Tools: Quote some elements in html2text.

Quote <code> spans with backticks and <span class=menuseq> spans with double quotes.
2021-10-08 15:29:42 -07:00 · 2021-10-08 15:29:42 -07:00 · 51e1381b23
parent ce0592514c
commit 51e1381b23
2 changed files with 35 additions and 9 deletions
--- a/18
+++ b/18
@ -1,4 +1,4 @@
-Wireshark 3.5.1 Release Notes
+Wireshark 3.7.0 Release Notes

 This is an experimental release intended to test new features for
 Wireshark 3.6.
@ -123,6 +123,9 @@ Wireshark 3.5.1 Release Notes
     • The settings in the 'Import from Hex Dump' dialog is now stored
       in a profile import_hexdump.json file.

+     • Reload Lua plugins has been improved to properly support
+       FileHandler.
+
  New File Format Decoding Support

   Vector Informatik Binary Log File (BLF)
@ -167,8 +170,9 @@ Wireshark 3.5.1 Release Notes

  Wireshark and TShark look in several different locations for
  preference files, plugins, SNMP MIBS, and RADIUS dictionaries. These
-  locations vary from platform to platform. You can use About → Folders
-  to find the default locations on your system.
+  locations vary from platform to platform. You can use "Help › About
+  Wireshark › Folders" or `tshark -G folders` to find the default
+  locations on your system.

 Getting Help

@ -185,7 +189,7 @@ Wireshark 3.5.1 Release Notes

  A complete FAQ is available on the Wireshark web site[8].

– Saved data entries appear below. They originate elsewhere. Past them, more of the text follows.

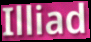
Illiad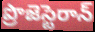
ప్రొజెస్టెరాన్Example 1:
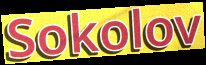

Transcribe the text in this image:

Sokolov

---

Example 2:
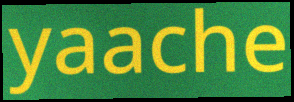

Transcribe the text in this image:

yaache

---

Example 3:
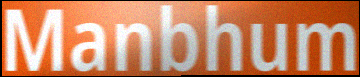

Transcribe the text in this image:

Manbhum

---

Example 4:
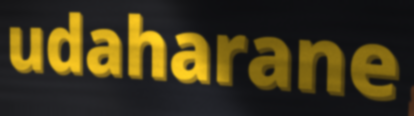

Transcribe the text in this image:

udaharane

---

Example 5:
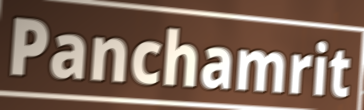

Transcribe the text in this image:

Panchamrit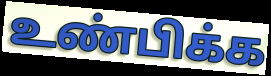
உண்பிக்க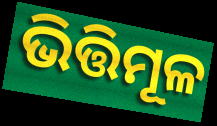
ଭିତ୍ତିମୂଳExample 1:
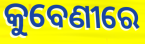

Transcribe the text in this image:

କୁବେଣୀରେ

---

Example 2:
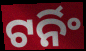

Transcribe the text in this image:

ଟର୍ନିଂ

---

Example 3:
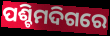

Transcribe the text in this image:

ପଶ୍ଚିମଦିଗରେ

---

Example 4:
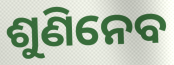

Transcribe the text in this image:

ଶୁଣିନେବ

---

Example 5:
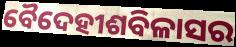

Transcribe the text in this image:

ବୈଦେହୀଶବିଳାସରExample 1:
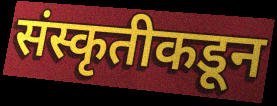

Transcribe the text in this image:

संस्कृतीकडून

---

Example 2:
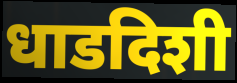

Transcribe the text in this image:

धाडदिशी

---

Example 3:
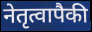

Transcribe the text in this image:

नेतृत्वापैकी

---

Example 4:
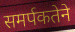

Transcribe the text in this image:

समर्पकतेने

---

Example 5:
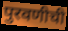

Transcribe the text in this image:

पुरवणीची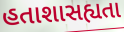
હતાશાસહ્યતા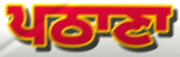
ਪਠਾਣਾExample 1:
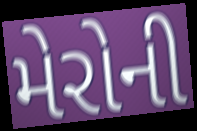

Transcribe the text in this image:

મેરોની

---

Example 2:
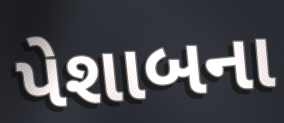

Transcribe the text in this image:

પેશાબના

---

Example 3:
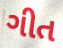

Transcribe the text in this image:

ગીત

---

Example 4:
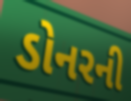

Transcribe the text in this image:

ડોનરની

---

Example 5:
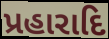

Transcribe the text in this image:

પ્રહારાદિ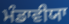
ਮੰਡਾਵੀਯਾ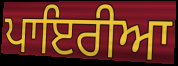
ਪਾਇਰੀਆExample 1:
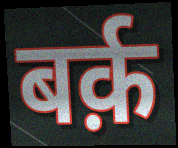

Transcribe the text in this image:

बर्क़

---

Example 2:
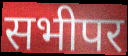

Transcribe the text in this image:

सभीपर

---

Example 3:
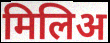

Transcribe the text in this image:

मिलिअ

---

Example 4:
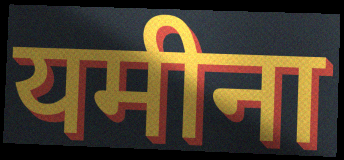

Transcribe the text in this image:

यमीना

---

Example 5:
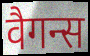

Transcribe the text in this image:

वैगन्स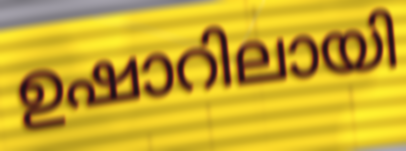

-  Last updated 2021-10-03 09:05:36 UTC
+  Last updated 2021-10-08 21:37:06 UTC

 References

@ -193,9 +197,9 @@ Wireshark 3.5.1 Release Notes
  .html
   2. https://www.wireshark.org/docs/wsug_html_chunked/_rtp.html#ChTelRt
  pPlayer
-   3. https://www.wireshark.org/docs/wsug_html_chunked//ChAdvFollowStrea
-  mSection.html
-   4. https://www.wireshark.org/download.html#thirdparty
+   3. https://www.wireshark.org/docs/wsug_html_chunked/ChAdvFollowStream
+  Section.html
+   4. https://www.wireshark.org/download.html
   5. https://ask.wireshark.org/
   6. https://www.wireshark.org/lists/
   7. https://gitlab.com/wireshark/wireshark/-/issues
--- a/tools/html2text.py
+++ b/tools/html2text.py
@ -44,6 +44,9 @@ class TextHTMLParser(HTMLParser):
        self.need_space = False
        # Whether to prevent word-wrapping the contents (for "pre" tag)
        self.skip_wrap = False
+        # Quoting
+        self.need_quote = False
+        self.quote_stack = []
        # track list items
        self.list_item_prefix = None
        self.ordered_list_index = None
@ -89,6 +92,9 @@ class TextHTMLParser(HTMLParser):
        # terminated.
        if tag == 'br' or tag == 'li':
            self._commit_block('\n')
+        if tag == 'code':
+            self.need_quote = True
+            self.quote_stack.append('`')
        if tag == 'pre':
            self.skip_wrap = True
        if tag in ('ol', 'ul'):
@ -116,10 +122,22 @@ class TextHTMLParser(HTMLParser):
                    self.href = href
            except IndexError:
                self.href = None
+        if tag == 'span':
+            try:
+                el_class = [attr[1] for attr in attrs if attr[0] == 'class'][0]
+                if 'menuseq' in el_class:
+                    sys.stderr.write('menuseq\n')
+                    self.need_quote = True
+                    self.quote_stack.append('"')
+            except IndexError:
+                pass
        if tag in self.ignore_tags:
            self.ignore_level += 1

    def handle_data(self, data):
+        quote = ''
+        if self.need_quote:
+            quote = self.quote_stack[-1]
        if self.ignore_level > 0:
            return
        elif self.skip_wrap:
@ -132,21 +150,25 @@ class TextHTMLParser(HTMLParser):
            # For normal text, fold multiple whitespace and strip
            # leading and trailing spaces for the whole block (but
            # keep spaces in the middle).
-            block = ''
+            block = quote
            if data.strip() and data[:1].isspace():
                # Keep spaces in the middle
                self.need_space = True
            if self.need_space and data.strip() and self.text_block:
-                block = ' '
+                block = ' ' + quote
            block += ' '.join(data.split())
            self.need_space = data[-1:].isspace()
        self.text_block += block
+        self.need_quote = False

    def handle_endtag(self, tag):
        block_elements = 'p li ul pre ol h1 h2 h3 h4 h5 h6'
        #block_elements += ' dl dd dt'
        if tag in block_elements.split():
            self._commit_block()
+        if tag in ('code', 'span'):
+            # XXX This span isn't guaranteed to match its opening.
+            self.text_block += self.quote_stack.pop()
        if tag in ('ol', 'ul'):
            self.list_indent_level -= 1
            self.list_item_indent = "   " * (self.list_indent_level - 1)